What did you think of the Patriots from an outside perspective?

“With Coach [Belichick], he’s one of the best of all-time. I’m not surprised by anything that’s going on here. They do things and they practice and obviously play the games like you’re supposed to. Teams model themselves after the Patriots.”

You mentioned similarities to Aaron Hernandez in your game, what would be some examples?

“You just have to watch tape, but yeah, there’s some similarities there. He’s probably one of the most versatile tight ends in the game, if not the most. He goes all around the field. He can play any position. He’s very versatile in what he does and he’s smart. He’s a very good player.”

How much do you pride yourself on being a versatile tight end?

“I do. But it’s going to take me a while to catch up to where he’s at.”

At this point in your career, is there anything you need to prove to yourself or others?

“I think every day, you have to prove yourself. With what happened in Seattle, I can’t say much about what happened. It is what it is and I have to move on.”

There were reports about the health of your right knee. Do you feel good about where you are?

“There is a question every year. The thing I concentrate on is not missing games, because then there is nothing held against me.”

How does that work – people say the knee is a major mess but you never miss any games. How do those two things tie together?

“I would say will, man. Overcome. This is my dream to play. Like is said, if I was missing games every year or something like that, it would be true.”

Do you play in a lot of pain?

“Yeah, but it doesn’t matter.”

Do you feel like you have something to prove to all the doubters that say you can’t stay healthy?


You came here and worked out before but they didn’t sign you. Then Coach Belichick called you a few days ago, what did he say this time?

“I didn’t work out. I just came in here and met with them. Just a meeting.”

What did he say when he called you to say he wanted you on board?

“Get your butt on a plane [media laughs].”

What did they tell you in Seattle when letting you go? That was a surprise.

“I don’t know. It doesn’t matter. I’m moving on. It doesn’t really matter.”

Since that time, I know you met with the Patriots. Did you meet with anyone else?

“There were a couple teams. When I got released, it was probably the worst time to get released. Just basically waiting, and a situation arose, and I’m here.”

How did you feel the practice went yesterday as you try to get integrated into the mix?

“I did OK. I have a long way to go, though. I have a bunch of work to do.”

Do you feel like there is a benefit coming in the same week as Deion Branch, someone who knows the offense very well?

“Obviously, he’s a great player, but I have so much to do, I can’t even focus on other people.”

What are your expectations? This team has like 3,000 tight ends. How do you separate yourself?

“Just make plays. Just make plays and they’ll find a way.”

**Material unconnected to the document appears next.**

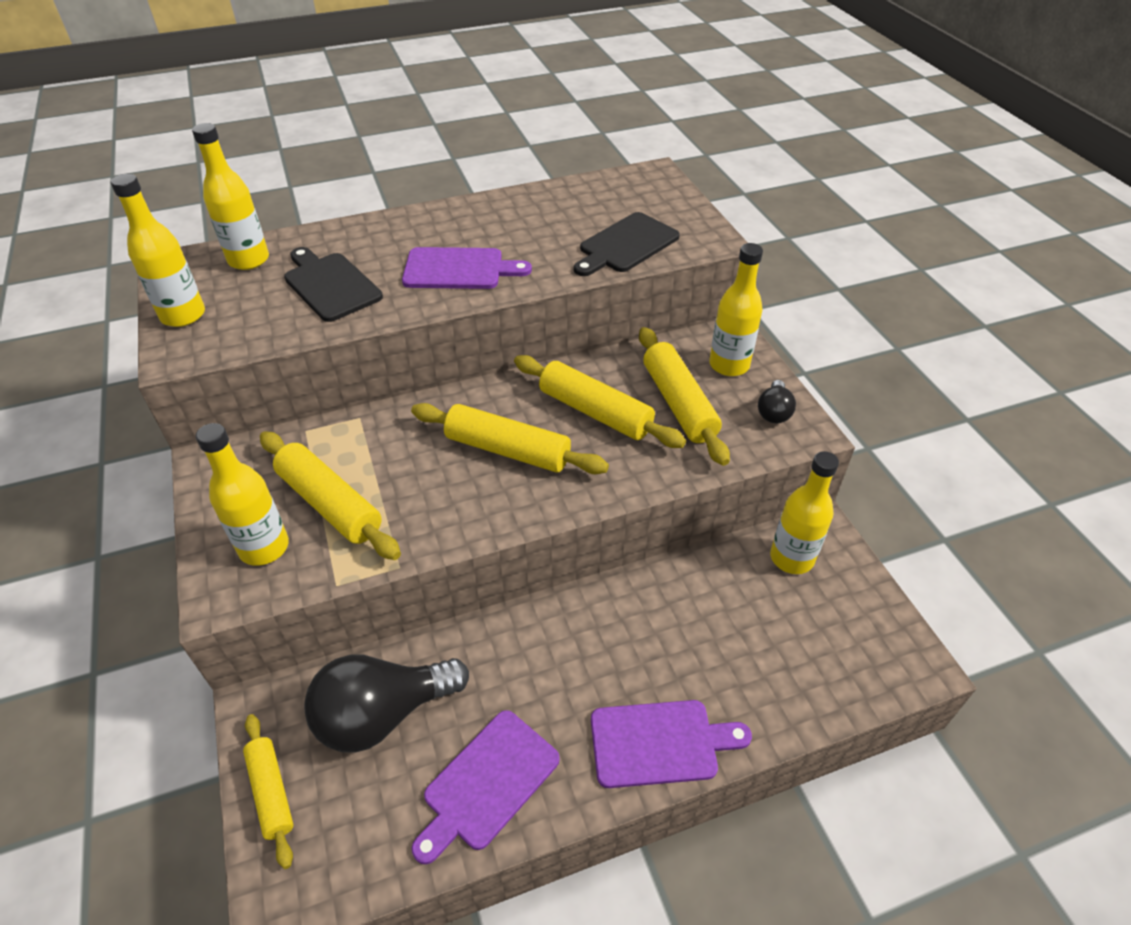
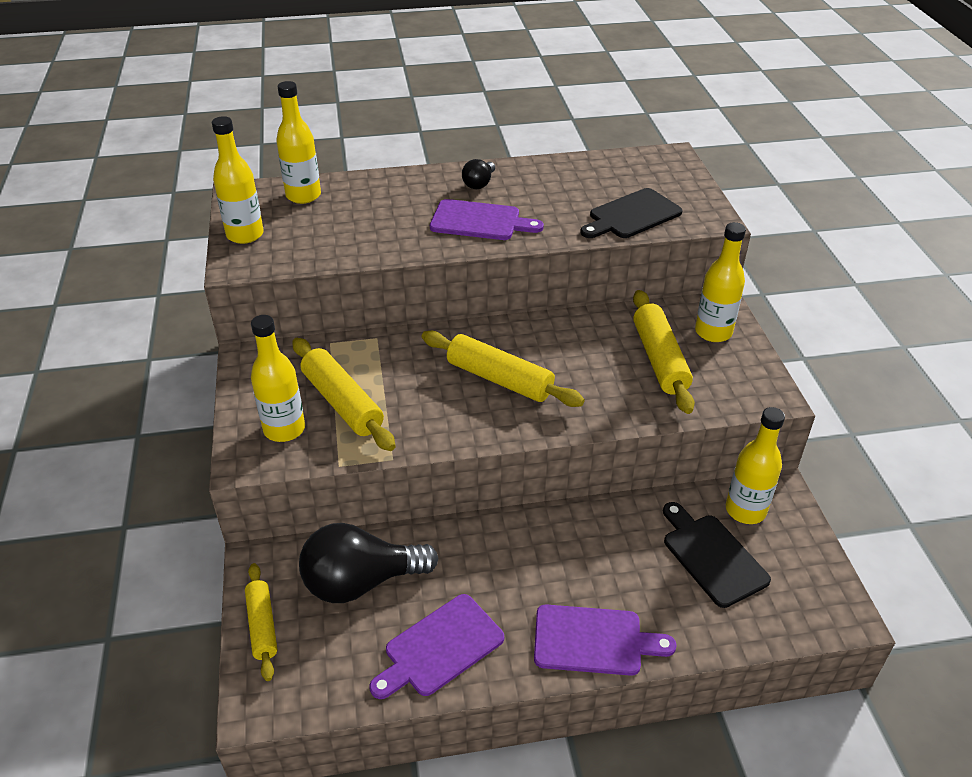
camera: 10 degrees right, 5 degrees down
(330, 285) = (368, 223): black cutting board -> black cutting board (711, 556)
(595, 412) = (582, 357): yellow rolling pin -> none
(773, 412) = (745, 377): black light bulb -> black light bulb (479, 184)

From what you’ve seen of the playbook, does it have any similarities to what you’ve done in the past, in Cleveland, Tampa or even Seattle?

“At the end of the day, football is football. What they’re doing here, the volume of the playbook is a lot. It’s going to take some time to get used to. It’s verbiage and getting used to the calls and getting used to Tom’s cadence, and knowing not just what I have, but what everybody has, because people switch positions here.”

When new players come into this team, mid-season, they often say they notice a big difference – expectations, leadership – what do you notice?

“I’m not shocked by anything. That’s why they win Super Bowls around here. I expected it, the way these guys prepare, I already knew.”

Any background with Coach Belichick?

“Just going against him. Not really, though, just knowing he’s a great coach.”

How much do you rely on your dad for advice football-wise?

“He’s my dad. He’s not the overbearing type of football dad guy. He’s just my dad.”